Electronics engineering source data:
----
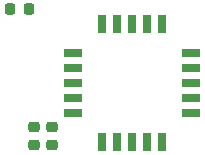
<source format=gbr>
%TF.GenerationSoftware,KiCad,Pcbnew,7.0.11-7.0.11~ubuntu22.04.1*%
%TF.CreationDate,2024-06-24T19:42:37+02:00*%
%TF.ProjectId,Adapter_EByte_E07_900MM10S_to_Ebyte_E07_868MS10_FUEL4EP,41646170-7465-4725-9f45-427974655f45,1.5*%
%TF.SameCoordinates,Original*%
%TF.FileFunction,Paste,Top*%
%TF.FilePolarity,Positive*%
%FSLAX46Y46*%
G04 Gerber Fmt 4.6, Leading zero omitted, Abs format (unit mm)*
G04 Created by KiCad (PCBNEW 7.0.11-7.0.11~ubuntu22.04.1) date 2024-06-24 19:42:37*
%MOMM*%
%LPD*%
G01*
G04 APERTURE LIST*
G04 Aperture macros list*
%AMRoundRect*
0 Rectangle with rounded corners*
0 $1 Rounding radius*
0 $2 $3 $4 $5 $6 $7 $8 $9 X,Y pos of 4 corners*
0 Add a 4 corners polygon primitive as box body*
4,1,4,$2,$3,$4,$5,$6,$7,$8,$9,$2,$3,0*
0 Add four circle primitives for the rounded corners*
1,1,$1+$1,$2,$3*
1,1,$1+$1,$4,$5*
1,1,$1+$1,$6,$7*
1,1,$1+$1,$8,$9*
0 Add four rect primitives between the rounded corners*
20,1,$1+$1,$2,$3,$4,$5,0*
20,1,$1+$1,$4,$5,$6,$7,0*
20,1,$1+$1,$6,$7,$8,$9,0*
20,1,$1+$1,$8,$9,$2,$3,0*%
G04 Aperture macros list end*
%ADD10RoundRect,0.225000X-0.250000X0.225000X-0.250000X-0.225000X0.250000X-0.225000X0.250000X0.225000X0*%
%ADD11RoundRect,0.218750X-0.218750X-0.256250X0.218750X-0.256250X0.218750X0.256250X-0.218750X0.256250X0*%
%ADD12R,0.800000X1.500000*%
%ADD13R,1.500000X0.800000*%
G04 APERTURE END LIST*
D10*
%TO.C,C2*%
X4241800Y2260600D03*
X4241800Y710600D03*
%TD*%
D11*
%TO.C,FB1*%
X685700Y12268200D03*
X2260700Y12268200D03*
%TD*%
D10*
%TO.C,C1*%
X2743200Y2260600D03*
X2743200Y710600D03*
%TD*%
D12*
%TO.C,Module1*%
X8483600Y10947400D03*
D13*
X16023600Y3407400D03*
D12*
X8483600Y947400D03*
D13*
X6023600Y3407400D03*
D12*
X9753600Y10947400D03*
D13*
X16023600Y4677400D03*
D12*
X9753600Y947400D03*
D13*
X6023600Y4677400D03*
D12*
X11023600Y10947400D03*
D13*
X16023600Y5947400D03*
D12*
X11023600Y947400D03*
D13*
X6023600Y5947400D03*
D12*
X12293600Y10947400D03*
D13*
X16023600Y7217400D03*
D12*
X12293600Y947400D03*
D13*
X6023600Y7217400D03*
D12*
X13563600Y10947400D03*
D13*
X16023600Y8487400D03*
D12*
X13563600Y947400D03*
D13*
X6023600Y8487400D03*
%TD*%
M02*

</source>
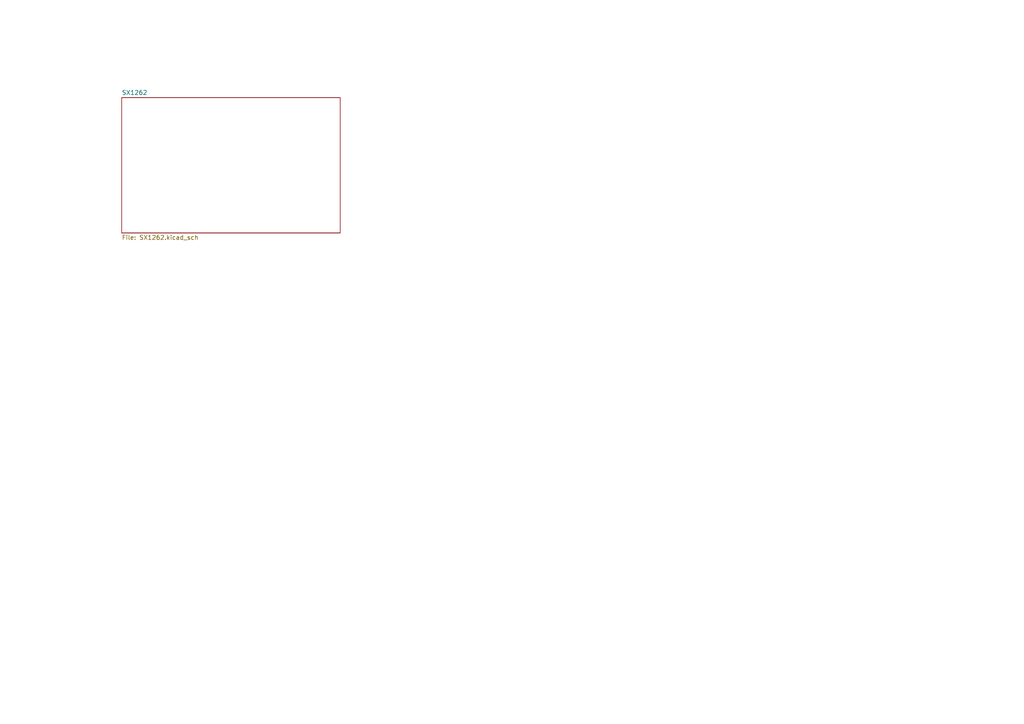
<source format=kicad_sch>
(kicad_sch (version 20211123) (generator eeschema)

  (uuid e63e39d7-6ac0-4ffd-8aa3-1841a4541b55)

  (paper "A4")

  


  (sheet (at 35.306 28.321) (size 63.373 39.243) (fields_autoplaced)
    (stroke (width 0.1524) (type solid) (color 0 0 0 0))
    (fill (color 0 0 0 0.0000))
    (uuid 61fae217-e18a-4e68-8630-42cc06a8ba2f)
    (property "Sheet name" "SX1262" (id 0) (at 35.306 27.6094 0)
      (effects (font (size 1.27 1.27)) (justify left bottom))
    )
    (property "Sheet file" "SX1262.kicad_sch" (id 1) (at 35.306 68.1486 0)
      (effects (font (size 1.27 1.27)) (justify left top))
    )
  )

  (sheet_instances
    (path "/" (page "1"))
    (path "/61fae217-e18a-4e68-8630-42cc06a8ba2f" (page "2"))
  )
)

</source>
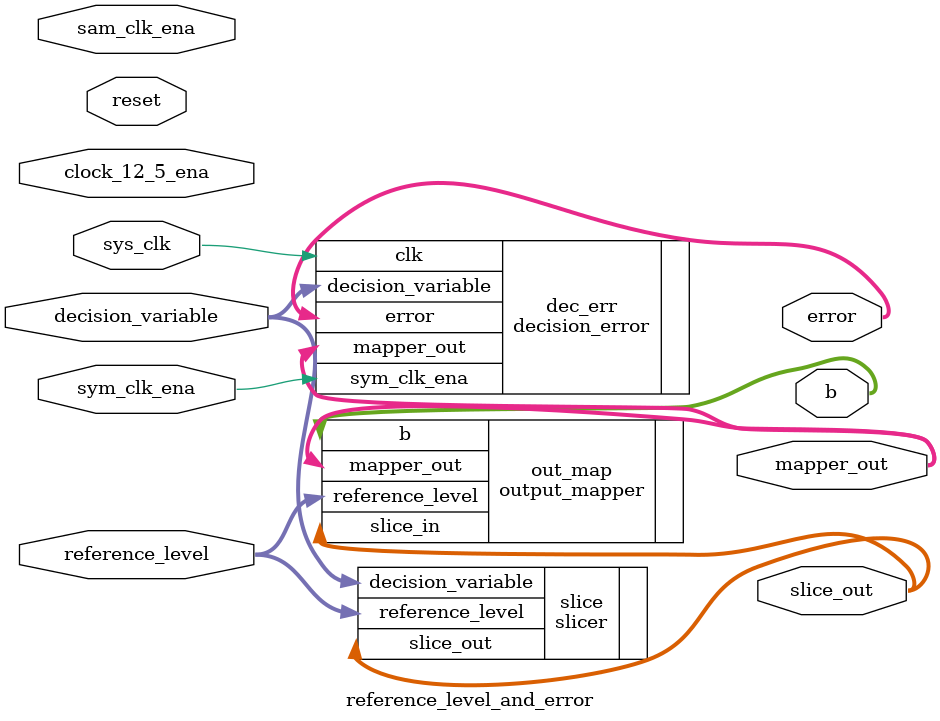
<source format=v>
module reference_level_and_error(
    input wire sys_clk, sam_clk_ena, sym_clk_ena, clock_12_5_ena, reset,
    input wire signed [17:0] reference_level, decision_variable, //1s17

    output wire [1:0] slice_out,
    output wire signed [17:0] b, mapper_out, error//1s17    
    
);


slicer slice(
	.reference_level(reference_level),
	.decision_variable(decision_variable),
	.slice_out(slice_out)

);


output_mapper out_map(
	.reference_level(reference_level),
	.slice_in(slice_out),
	.mapper_out(mapper_out),
	.b(b)
);

decision_error	dec_err(
	.clk(sys_clk),
	.sym_clk_ena(sym_clk_ena),
	.decision_variable(decision_variable),
	.mapper_out(mapper_out),
	.error(error)
);




endmodule
</source>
----
What the task asks: Each line that holds the string "left" is to be copied from the entries above.

Task answer:
      (effects (font (size 1.27 1.27)) (justify left bottom))
      (effects (font (size 1.27 1.27)) (justify left top))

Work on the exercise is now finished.